Social Distortion's sixth full-length studio album, released in September 2004.

1. Reach For The Sky
2. Highway 101
3. Don't Take Me For Granted
4. Footprints On My Ceiling
5. Nickels And Dimes
6. I Wasn't Born To Follow
7. Winners And Losers
8. Faithless
9. Live Before You Die
10. Angel's Wings

Mike Ness-- Vocals and lead guitar
Jonny Wickersham-- Guitar
John Maurer-- Bass
Charlie Quintana-- Drums
Danny McGough-- Organ

Mike Ness, elder statespunk, brings an almost all-new Social Distortion lineup to the studio, eight long years after White Light White Heat White Trash, and picks up exactly where he left off.

Mike Ness is perhaps the most criminally underappreciated songwriter in American rock music today. I don't know why. For a punk band, Social D is pretty ambitious, and while no one will ever confuse his lyrics with Bob Dylan's, he has a lot of perceptive things to say, and occasionally manages a neat turn of phrase. On this record, for example-- "You can run, you can hide, just like Bonnie and Clyde" or "I'm a loaded gun pointed at the mirror, a drugstore cowboy whose end is near" or "Everybody wants a lover, nobody wants to uncover what may lay deep beneath a sometimes painful past."

His lyrical inspirations seem to be drawn from old country and western singers-- Johnny Cash, Hank Williams, Merle Travis, but the music is three-chord roadhouse punk. It can be a bit disorienting to hear the band beating the shit out of what are basically folk-music structures, but you get used to it. And then you wonder why no one else has thought of it.

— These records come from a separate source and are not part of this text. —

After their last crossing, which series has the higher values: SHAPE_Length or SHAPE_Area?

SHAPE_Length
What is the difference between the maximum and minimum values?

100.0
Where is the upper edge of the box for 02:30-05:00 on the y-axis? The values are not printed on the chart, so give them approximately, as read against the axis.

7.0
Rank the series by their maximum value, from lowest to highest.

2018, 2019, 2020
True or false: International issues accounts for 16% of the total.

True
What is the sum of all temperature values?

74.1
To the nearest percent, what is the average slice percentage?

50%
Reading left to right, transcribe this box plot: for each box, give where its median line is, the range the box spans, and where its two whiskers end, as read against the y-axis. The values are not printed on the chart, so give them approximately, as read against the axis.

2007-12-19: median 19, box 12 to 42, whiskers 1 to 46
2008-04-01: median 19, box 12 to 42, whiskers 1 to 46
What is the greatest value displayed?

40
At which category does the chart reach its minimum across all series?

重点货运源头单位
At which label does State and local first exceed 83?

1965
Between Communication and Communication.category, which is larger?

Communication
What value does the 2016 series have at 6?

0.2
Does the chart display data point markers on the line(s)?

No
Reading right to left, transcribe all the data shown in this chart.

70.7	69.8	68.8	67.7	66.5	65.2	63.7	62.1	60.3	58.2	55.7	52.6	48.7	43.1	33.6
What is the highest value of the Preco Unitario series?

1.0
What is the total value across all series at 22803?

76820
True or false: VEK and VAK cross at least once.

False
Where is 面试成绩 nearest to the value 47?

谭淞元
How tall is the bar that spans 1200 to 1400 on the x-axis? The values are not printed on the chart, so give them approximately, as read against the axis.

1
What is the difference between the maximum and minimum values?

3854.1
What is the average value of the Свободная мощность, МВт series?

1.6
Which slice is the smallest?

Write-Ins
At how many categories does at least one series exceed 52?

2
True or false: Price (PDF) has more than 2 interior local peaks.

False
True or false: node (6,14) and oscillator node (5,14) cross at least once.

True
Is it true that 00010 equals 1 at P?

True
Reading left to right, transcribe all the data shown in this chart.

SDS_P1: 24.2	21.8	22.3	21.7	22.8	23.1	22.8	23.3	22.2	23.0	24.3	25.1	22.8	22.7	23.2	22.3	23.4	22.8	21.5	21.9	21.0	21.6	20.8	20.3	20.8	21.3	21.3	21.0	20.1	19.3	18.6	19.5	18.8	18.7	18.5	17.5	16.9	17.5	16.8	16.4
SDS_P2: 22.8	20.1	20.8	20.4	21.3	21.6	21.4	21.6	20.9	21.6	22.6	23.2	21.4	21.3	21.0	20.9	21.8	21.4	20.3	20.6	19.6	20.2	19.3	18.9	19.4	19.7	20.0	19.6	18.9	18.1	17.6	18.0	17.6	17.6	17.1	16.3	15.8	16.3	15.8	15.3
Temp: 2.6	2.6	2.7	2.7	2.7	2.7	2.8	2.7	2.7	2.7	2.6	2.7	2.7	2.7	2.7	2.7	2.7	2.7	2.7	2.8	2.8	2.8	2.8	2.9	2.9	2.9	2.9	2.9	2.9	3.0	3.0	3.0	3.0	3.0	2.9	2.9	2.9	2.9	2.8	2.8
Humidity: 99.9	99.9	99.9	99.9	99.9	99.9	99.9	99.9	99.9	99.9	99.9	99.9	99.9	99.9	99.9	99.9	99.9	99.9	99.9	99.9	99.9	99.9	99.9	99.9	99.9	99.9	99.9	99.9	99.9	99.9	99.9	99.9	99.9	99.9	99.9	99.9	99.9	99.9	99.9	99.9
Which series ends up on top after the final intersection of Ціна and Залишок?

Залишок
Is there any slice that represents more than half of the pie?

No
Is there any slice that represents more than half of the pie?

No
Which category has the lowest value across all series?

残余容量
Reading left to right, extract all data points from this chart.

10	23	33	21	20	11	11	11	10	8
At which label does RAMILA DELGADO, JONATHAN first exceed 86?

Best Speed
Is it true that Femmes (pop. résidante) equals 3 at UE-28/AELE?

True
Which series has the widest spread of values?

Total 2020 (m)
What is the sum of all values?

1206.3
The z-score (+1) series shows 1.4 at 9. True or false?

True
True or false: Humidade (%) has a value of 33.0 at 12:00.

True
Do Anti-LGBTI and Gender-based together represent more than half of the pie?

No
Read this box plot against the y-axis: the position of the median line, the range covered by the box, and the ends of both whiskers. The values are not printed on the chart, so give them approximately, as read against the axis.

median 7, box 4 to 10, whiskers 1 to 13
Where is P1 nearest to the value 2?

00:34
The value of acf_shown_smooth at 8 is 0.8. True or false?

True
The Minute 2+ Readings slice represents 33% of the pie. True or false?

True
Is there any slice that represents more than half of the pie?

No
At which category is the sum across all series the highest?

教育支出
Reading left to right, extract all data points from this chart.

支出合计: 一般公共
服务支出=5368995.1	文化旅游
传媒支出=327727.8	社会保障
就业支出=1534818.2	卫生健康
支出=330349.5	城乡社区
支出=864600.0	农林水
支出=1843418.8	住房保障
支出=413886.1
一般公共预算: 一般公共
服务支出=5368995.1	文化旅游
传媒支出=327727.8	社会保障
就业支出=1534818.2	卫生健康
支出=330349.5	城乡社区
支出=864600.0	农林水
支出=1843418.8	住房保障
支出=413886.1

The new record differs slightly from Social D's earlier output. It's a little more laid-back, a little more California-sounding. There are more love songs than ever before. Outside of the fist-pounding opener, Reach For The Sky, the tempos aren't all that fast. But it's a logical progression from the earlier records, and Ness sounds a hell of a lot better, tougher, and louder than any rocker in their mid-40s I can think of.

The album has hardly a weak track on it. There are one or two Social D-by-the-numbers songs, and that's it. Everything else is a winner. "Reach For The Sky" is a classic Social D anthem, "Footprints On My Ceiling" is a beautiful slow rootsy number, "Faithless" is Mike Ness trying his hand quite successfully at power pop. The first side in particular doesn't have a bad moment.

The band's new members both pull their weight adequately. Social D is mostly all about Mike Ness, but this may be the best version of the band he's worked with. Guitarist Jonny Wickersham has co-writes on three of the album's stronger tracks. Drummer Charlie Quintana is the most inventive drummer to ever sit behind the kit for Social D. He isn't quite as heavy as Chuck Biscuits, but that's only because no one is.

In conclusion, one of the best albums of 2004.